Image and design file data
• • • • • • •
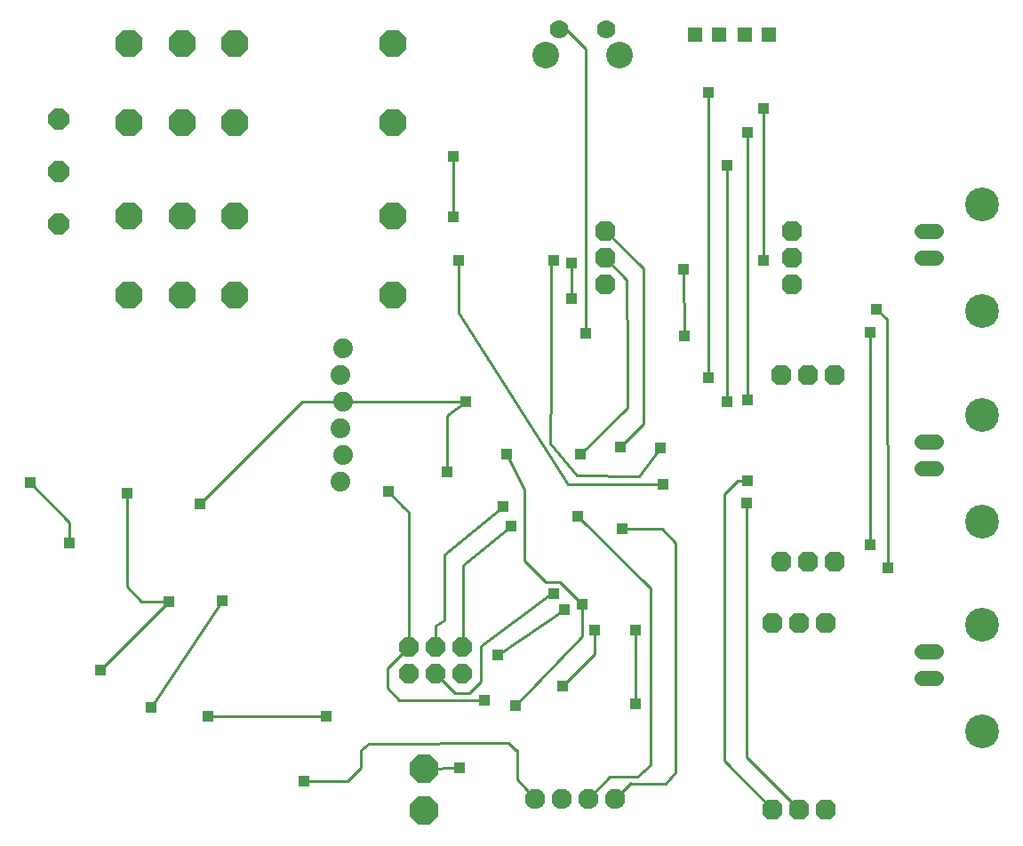
<source format=gbl>
G75*
G70*
%OFA0B0*%
%FSLAX24Y24*%
%IPPOS*%
%LPD*%
%AMOC8*
5,1,8,0,0,1.08239X$1,22.5*
%
%ADD10OC8,0.0740*%
%ADD11C,0.1000*%
%ADD12C,0.0700*%
%ADD13C,0.0740*%
%ADD14C,0.0555*%
%ADD15C,0.1266*%
%ADD16R,0.0555X0.0555*%
%ADD17OC8,0.1063*%
%ADD18OC8,0.0760*%
%ADD19OC8,0.1000*%
%ADD20OC8,0.0768*%
%ADD21C,0.0760*%
%ADD22C,0.0100*%
%ADD23R,0.0436X0.0436*%
D10*
X015722Y006645D03*
X016722Y006645D03*
X017722Y006645D03*
X017722Y007645D03*
X016722Y007645D03*
X015722Y007645D03*
D11*
X020867Y029839D03*
X023627Y029839D03*
D12*
X023133Y030820D03*
X021361Y030820D03*
D13*
X013268Y018845D03*
X013168Y017845D03*
X013268Y016845D03*
X013168Y015845D03*
X013268Y014845D03*
X013168Y013845D03*
D14*
X034942Y014353D02*
X035497Y014353D01*
X035497Y015353D02*
X034942Y015353D01*
X034942Y022227D02*
X035497Y022227D01*
X035497Y023227D02*
X034942Y023227D01*
X034942Y007479D02*
X035497Y007479D01*
X035497Y006479D02*
X034942Y006479D01*
D15*
X037219Y004479D03*
X037219Y008479D03*
X037219Y012353D03*
X037219Y016353D03*
X037219Y020227D03*
X037219Y024227D03*
D16*
X029208Y030617D03*
X028322Y030617D03*
X027337Y030617D03*
X026452Y030617D03*
D17*
X016274Y003066D03*
X016274Y001507D03*
D18*
X029358Y001546D03*
X030358Y001546D03*
X031358Y001546D03*
X031358Y008546D03*
X030358Y008546D03*
X029358Y008546D03*
X029692Y010833D03*
X030692Y010833D03*
X031692Y010833D03*
X031692Y017833D03*
X030692Y017833D03*
X029692Y017833D03*
X030078Y021227D03*
X030078Y022227D03*
X030078Y023227D03*
X023078Y023227D03*
X023078Y022227D03*
X023078Y021227D03*
D19*
X015133Y020849D03*
X015133Y023802D03*
X015133Y027306D03*
X015133Y030259D03*
X009192Y030259D03*
X007208Y030259D03*
X005223Y030259D03*
X005223Y027306D03*
X007208Y027306D03*
X009192Y027306D03*
X009192Y023802D03*
X007208Y023802D03*
X005223Y023802D03*
X005223Y020849D03*
X007208Y020849D03*
X009192Y020849D03*
D20*
X002589Y023507D03*
X002589Y025475D03*
X002589Y027444D03*
D21*
X020467Y001956D03*
X021467Y001956D03*
X022467Y001956D03*
X023467Y001956D03*
D22*
X024038Y002542D01*
X024038Y002523D01*
X025357Y002523D01*
X025731Y002936D01*
X025731Y011558D01*
X025219Y012070D01*
X023723Y012070D01*
X022070Y012542D02*
X024786Y009826D01*
X024786Y003211D01*
X024271Y002774D01*
X023251Y002774D01*
X023251Y002778D01*
X022467Y001956D01*
X020467Y001956D02*
X019802Y002660D01*
X019786Y003763D01*
X019706Y003763D01*
X019442Y004026D01*
X014235Y003999D01*
X013920Y003763D01*
X013920Y003093D01*
X013436Y002609D01*
X011774Y002609D01*
X012621Y005042D02*
X008192Y005042D01*
X006046Y005377D02*
X008706Y009375D01*
X006715Y009353D02*
X004149Y006786D01*
X005692Y009353D02*
X006715Y009353D01*
X005692Y009353D02*
X005141Y009904D01*
X005141Y013408D01*
X002975Y012306D02*
X002975Y011558D01*
X002975Y012306D02*
X001519Y013802D01*
X007897Y013015D02*
X011727Y016845D01*
X013268Y016845D01*
X017865Y016845D01*
X017227Y016361D01*
X017168Y016302D01*
X017168Y014196D01*
X015711Y012712D02*
X015531Y012892D01*
X015682Y012739D01*
X015711Y012712D02*
X015711Y007656D01*
X015722Y007645D01*
X014924Y006848D01*
X014924Y006095D01*
X015367Y005652D01*
X018566Y005652D01*
X017975Y005899D02*
X018418Y006341D01*
X018418Y007670D01*
X021046Y009629D01*
X021145Y009629D01*
X021391Y010072D02*
X020849Y010072D01*
X020052Y010869D01*
X020052Y013536D01*
X019383Y014885D01*
X021026Y015288D02*
X021046Y017503D01*
X021046Y021981D01*
X021145Y022129D01*
X021814Y022030D02*
X021814Y020711D01*
X022365Y019393D02*
X022365Y030082D01*
X021627Y030820D01*
X021361Y030820D01*
X026952Y028428D02*
X026952Y017739D01*
X027641Y016853D02*
X027641Y025711D01*
X028428Y026952D02*
X028428Y016912D01*
X025150Y015111D02*
X024363Y014048D01*
X022030Y014068D01*
X021026Y015288D01*
X022168Y014865D02*
X023920Y016617D01*
X023920Y018487D01*
X023900Y021405D01*
X023078Y022227D01*
X023078Y023227D02*
X024491Y021863D01*
X024511Y021844D01*
X024511Y016007D01*
X023664Y015141D01*
X025269Y013753D02*
X021696Y013753D01*
X017601Y020160D01*
X017601Y022129D01*
X017385Y023763D02*
X017385Y026046D01*
X026026Y021814D02*
X026046Y019314D01*
X029019Y022129D02*
X029019Y027837D01*
X033251Y020298D02*
X033645Y019944D01*
X033684Y010613D01*
X033015Y011479D02*
X033015Y019432D01*
X028404Y013877D02*
X028050Y013877D01*
X027542Y013369D01*
X027542Y003362D01*
X029358Y001546D01*
X030358Y001546D02*
X028389Y003516D01*
X028389Y013034D01*
X022227Y009235D02*
X021391Y010072D01*
X022227Y009235D02*
X022227Y008054D01*
X019708Y005436D01*
X017975Y005899D02*
X017469Y005899D01*
X016722Y006645D01*
X016722Y007645D02*
X016722Y008451D01*
X017050Y008635D01*
X017050Y011125D01*
X019255Y012897D01*
X019570Y012188D02*
X017739Y010711D01*
X017739Y007904D01*
X017722Y007645D01*
X019058Y007326D02*
X021538Y009038D01*
X022696Y008286D02*
X022696Y007381D01*
X021479Y006164D01*
X024235Y005495D02*
X024235Y008290D01*
X017604Y003096D02*
X016274Y003066D01*
X015531Y012892D02*
X014944Y013487D01*
D23*
X006046Y005377D03*
X008192Y005042D03*
X011774Y002609D03*
X012621Y005042D03*
X017604Y003096D03*
X019708Y005436D03*
X018566Y005652D03*
X019058Y007326D03*
X021479Y006164D03*
X024235Y005495D03*
X024235Y008290D03*
X022696Y008286D03*
X021538Y009038D03*
X022227Y009235D03*
X021145Y009629D03*
X023723Y012070D03*
X022070Y012542D03*
X019570Y012188D03*
X019255Y012897D03*
X017168Y014196D03*
X019383Y014885D03*
X017865Y016845D03*
X022168Y014865D03*
X023664Y015141D03*
X025150Y015111D03*
X025269Y013753D03*
X028404Y013877D03*
X028389Y013034D03*
X033015Y011479D03*
X033684Y010613D03*
X028428Y016912D03*
X027641Y016853D03*
X026952Y017739D03*
X026046Y019314D03*
X026026Y021814D03*
X029019Y022129D03*
X033015Y019432D03*
X033251Y020298D03*
X027641Y025711D03*
X028428Y026952D03*
X029019Y027837D03*
X026952Y028428D03*
X021814Y022030D03*
X021145Y022129D03*
X021814Y020711D03*
X022365Y019393D03*
X017601Y022129D03*
X017385Y023763D03*
X017385Y026046D03*
X001519Y013802D03*
X002975Y011558D03*
X005141Y013408D03*
X007897Y013015D03*
X008706Y009375D03*
X006715Y009353D03*
X004149Y006786D03*
X014944Y013487D03*
M02*

</source>
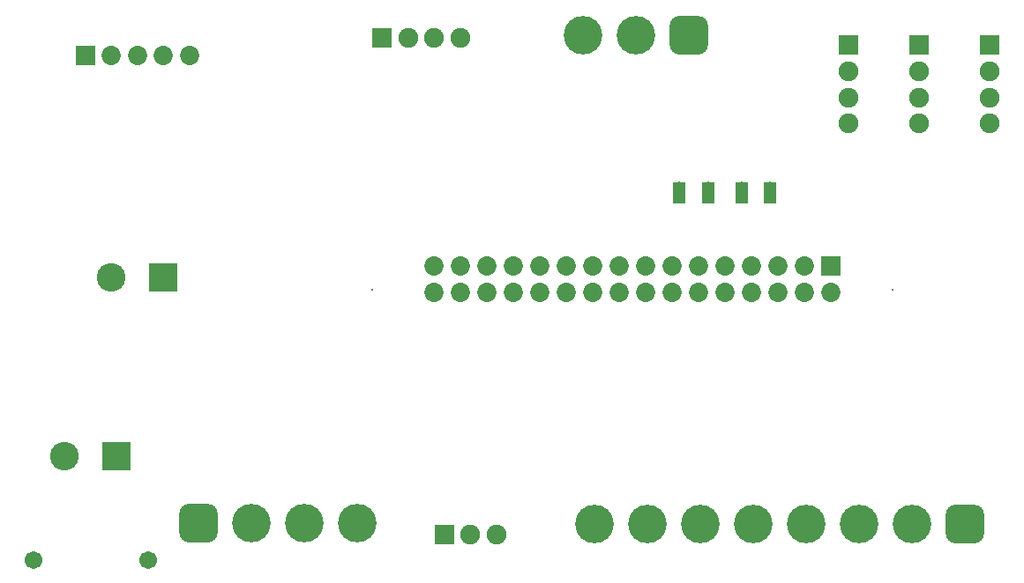
<source format=gts>
G04*
G04 #@! TF.GenerationSoftware,Altium Limited,Altium Designer,20.0.12 (288)*
G04*
G04 Layer_Color=8388736*
%FSLAX44Y44*%
%MOMM*%
G71*
G01*
G75*
%ADD14R,1.2500X2.0000*%
%ADD15O,0.7032X0.6032*%
%ADD16C,1.9032*%
%ADD17R,1.8532X1.8532*%
%ADD18C,3.7032*%
G04:AMPARAMS|DCode=19|XSize=3.7032mm|YSize=3.7032mm|CornerRadius=0.9766mm|HoleSize=0mm|Usage=FLASHONLY|Rotation=0.000|XOffset=0mm|YOffset=0mm|HoleType=Round|Shape=RoundedRectangle|*
%AMROUNDEDRECTD19*
21,1,3.7032,1.7500,0,0,0.0*
21,1,1.7500,3.7032,0,0,0.0*
1,1,1.9532,0.8750,-0.8750*
1,1,1.9532,-0.8750,-0.8750*
1,1,1.9532,-0.8750,0.8750*
1,1,1.9532,0.8750,0.8750*
%
%ADD19ROUNDEDRECTD19*%
%ADD20R,1.8532X1.8532*%
%ADD21C,1.8532*%
%ADD22C,0.2032*%
%ADD23R,2.7532X2.7532*%
%ADD24C,2.7532*%
%ADD25C,1.7112*%
D14*
X695000Y383500D02*
D03*
X755000D02*
D03*
X722500Y383500D02*
D03*
X782500Y383500D02*
D03*
D15*
X695000Y390500D02*
D03*
Y377500D02*
D03*
X755000Y390500D02*
D03*
Y377500D02*
D03*
X722500Y390500D02*
D03*
Y377500D02*
D03*
X782500Y390500D02*
D03*
Y377500D02*
D03*
D16*
X993000Y450000D02*
D03*
Y475000D02*
D03*
Y500000D02*
D03*
X925000Y450000D02*
D03*
Y475000D02*
D03*
Y500000D02*
D03*
X857500Y450000D02*
D03*
Y475000D02*
D03*
Y500000D02*
D03*
X519500Y54500D02*
D03*
X494500D02*
D03*
X485000Y532500D02*
D03*
X460000D02*
D03*
X435000D02*
D03*
D17*
X993000Y525000D02*
D03*
X925000D02*
D03*
X857500D02*
D03*
D18*
X284250Y65500D02*
D03*
X335050D02*
D03*
X385850D02*
D03*
X715100Y65000D02*
D03*
X765900D02*
D03*
X664300D02*
D03*
X613500D02*
D03*
X918300D02*
D03*
X867500D02*
D03*
X816700D02*
D03*
X602972Y534587D02*
D03*
X653772D02*
D03*
D19*
X233450Y65500D02*
D03*
X969100Y65000D02*
D03*
X704572Y534587D02*
D03*
D20*
X125000Y515000D02*
D03*
X469500Y54500D02*
D03*
X410000Y532500D02*
D03*
X840500Y312700D02*
D03*
D21*
X150000Y515000D02*
D03*
X175000D02*
D03*
X200000D02*
D03*
X225000D02*
D03*
X815100Y312700D02*
D03*
X764300D02*
D03*
X713500D02*
D03*
X662700D02*
D03*
X611900D02*
D03*
X561100D02*
D03*
X510300D02*
D03*
X459500D02*
D03*
X815100Y287300D02*
D03*
X764300D02*
D03*
X713500D02*
D03*
X662700D02*
D03*
X611900D02*
D03*
X561100D02*
D03*
X510300D02*
D03*
X459500D02*
D03*
X840500D02*
D03*
X789700Y312700D02*
D03*
Y287300D02*
D03*
X738900Y312700D02*
D03*
Y287300D02*
D03*
X688100Y312700D02*
D03*
Y287300D02*
D03*
X637300Y312700D02*
D03*
Y287300D02*
D03*
X586500Y312700D02*
D03*
Y287300D02*
D03*
X535700Y312700D02*
D03*
Y287300D02*
D03*
X484900Y312700D02*
D03*
Y287300D02*
D03*
D22*
X400000Y290300D02*
D03*
X900000D02*
D03*
D23*
X155000Y130000D02*
D03*
X200000Y302000D02*
D03*
D24*
X105000Y130000D02*
D03*
X150000Y302000D02*
D03*
D25*
X75000Y30000D02*
D03*
X185000D02*
D03*
M02*

</source>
• • • • • • •
WHAT TO DO:
Figure out the number of lines above in which the string "source" appears. Only the number should be given.

EXERCISE OUTPUT:
4